Debate sponsors should be free to invite who they want, and this is hardly new. A system created by two parties is rigged to benefit them. They have no reason to change it.
But consider the moment we're in, with our major parties locked in destructive, cynical warfare, armed to the teeth with unlimited cash. Iowa's U.S. Senate race is a prime example of everything wrong with politics. More than $20 million has been spent by outside groups on some of the nastiest ads Iowans have ever seen. Sunday evening's debate was a one-hour exchange of the same sad sludge. If you were hoping to hear how either Ernst or Braley planned to address problems we face, you were out of luck.

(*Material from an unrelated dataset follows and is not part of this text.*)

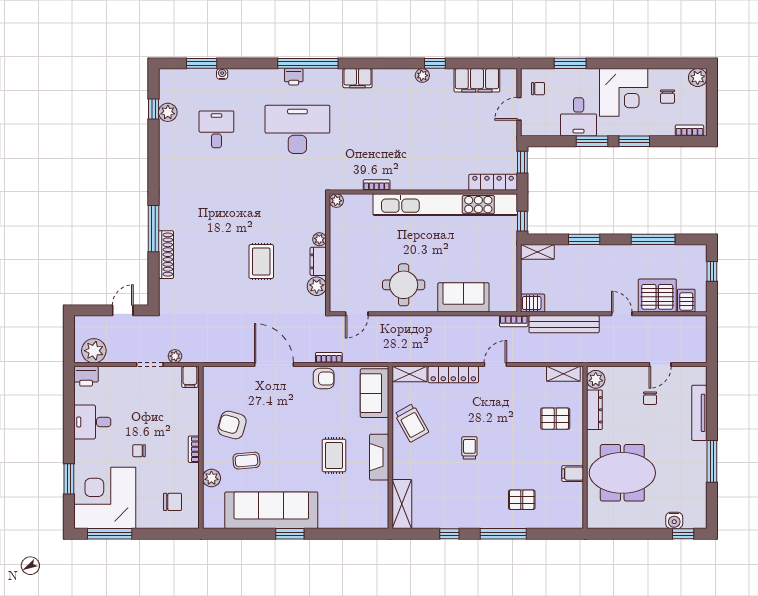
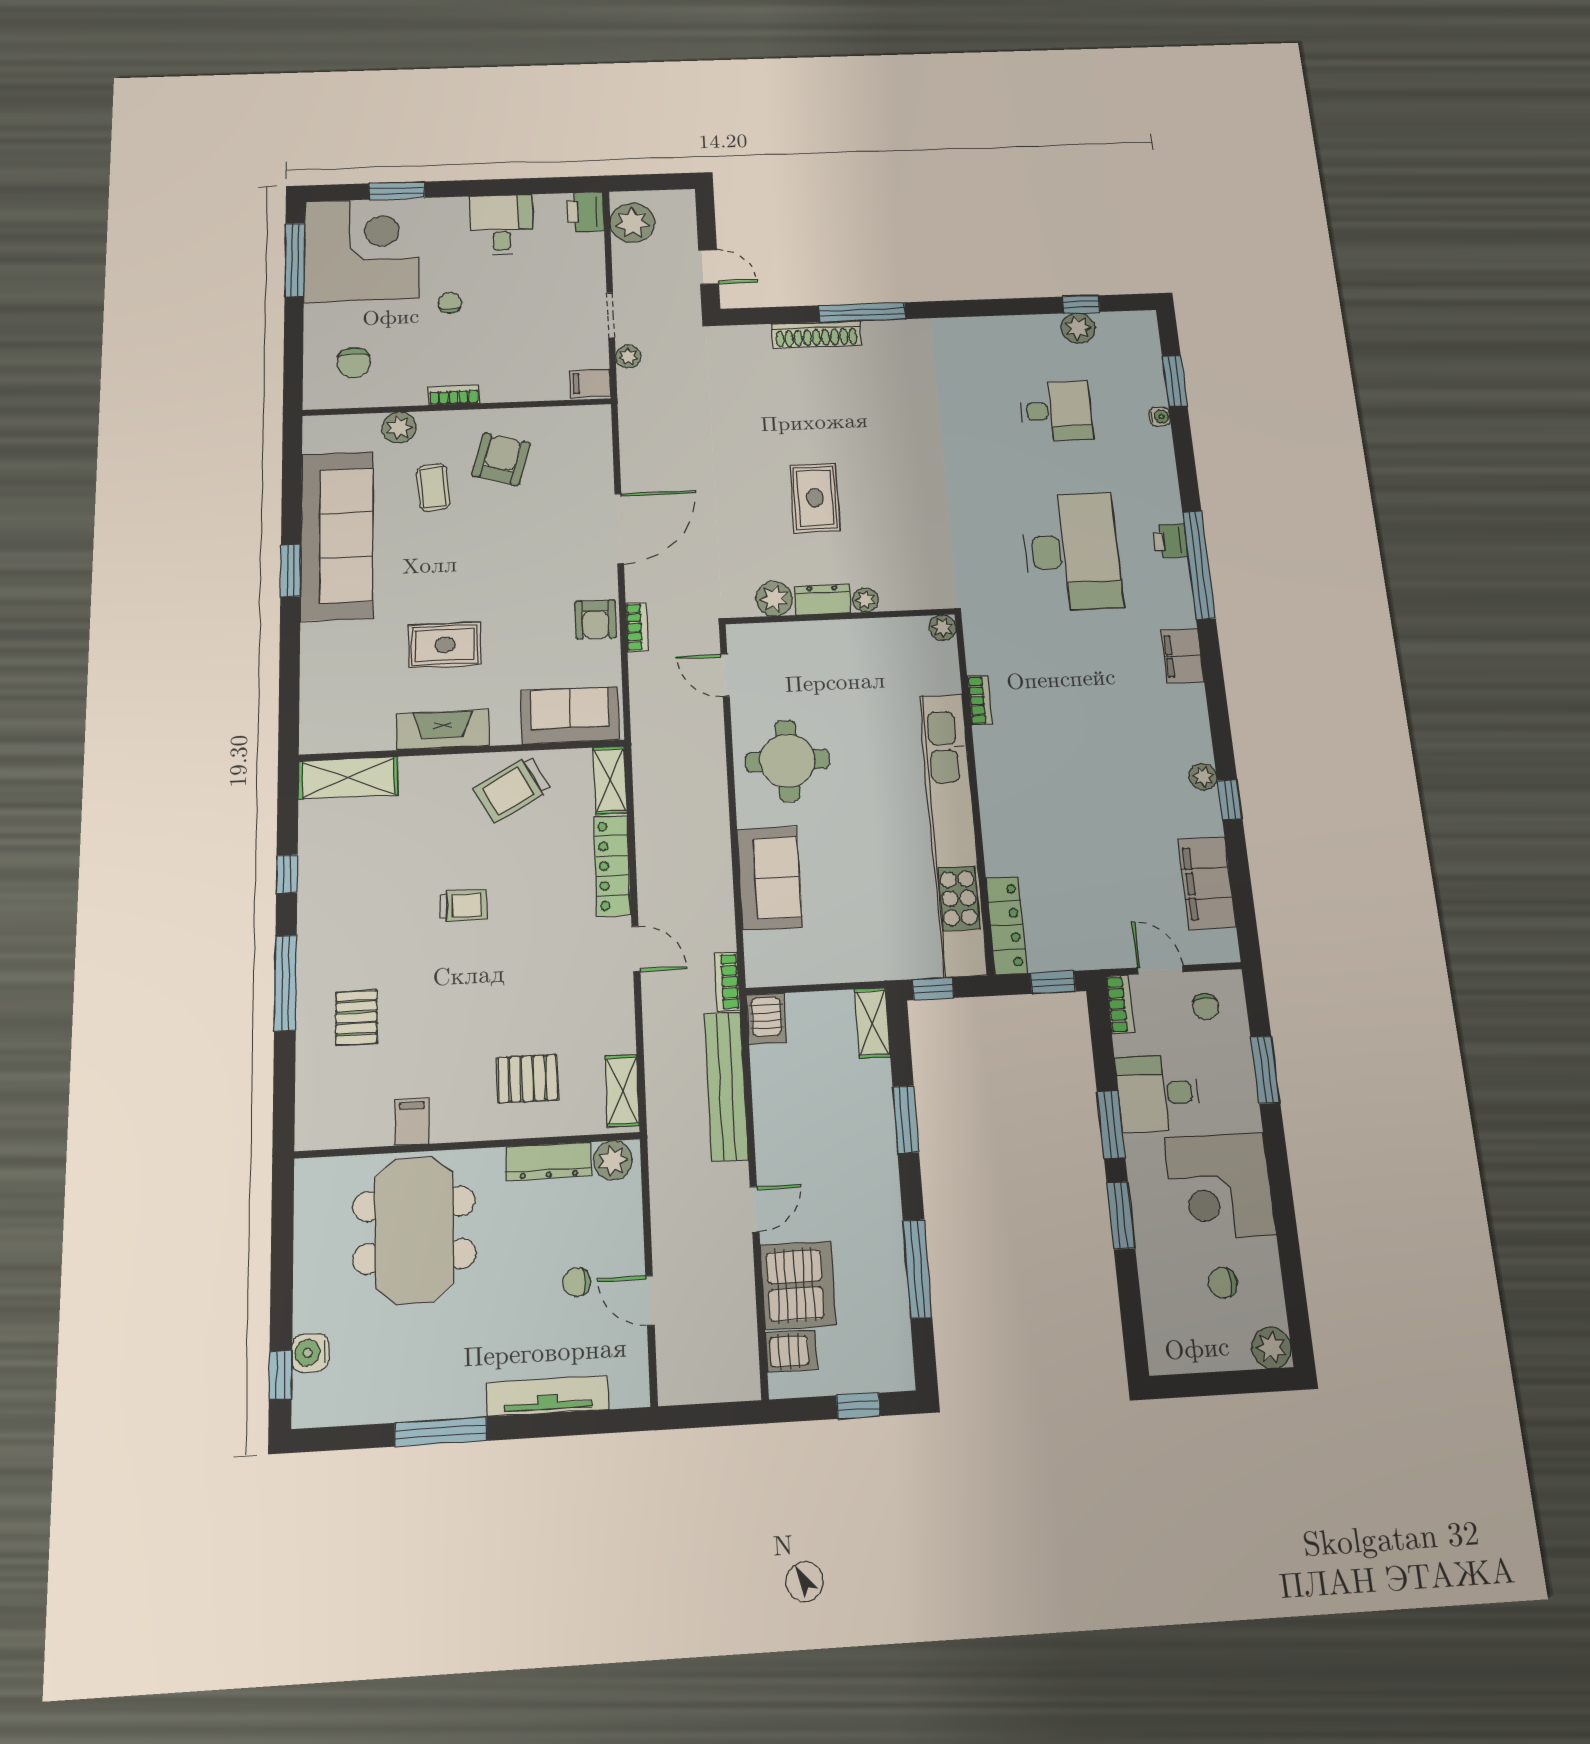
bookcase: (689, 131) -> (1120, 1004), moved
rug: (261, 262) -> (815, 498), turned 90
pallet: (555, 419) -> (528, 1079), turned 90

Maybe it's time to, at least, give some other voices a chance to be heard. Stewart, 63, founded Frontier Natural Products in 1976, retired in 1999 and has been on a remarkable journey ever since. 'Studied French in Paris and Spanish in Spain and Chinese in Beijing,” he said. Stewart hiked the Appalachian Trail and worked as a volcano guide in Guatemala to raise money for a village school. He worked as a police officer and earned an MBA at the University of Chicago.
He's been to 73 Iowa counties on his mountain bike. He's got some provocative, interesting ideas on immigration, Social Security, taxes and foreign policy. 'The kind of stuff I do is consensus-building and solution-driven and fun and entertaining and friendly. It's not attack and defend,” he said.
And not allowed on stage, apparently.
'And if that's American democracy, I'm going to register my complaint as loudly and vociferously as I can, without being obnoxious,” he said.
Stewart and other third-party candidates from across Iowa will gather in Iowa Ciity at 8 p.m., Wednesday in Schaeffer Hall room 140, for a forum sponsored by the University of Iowa Young Americans for Liberty.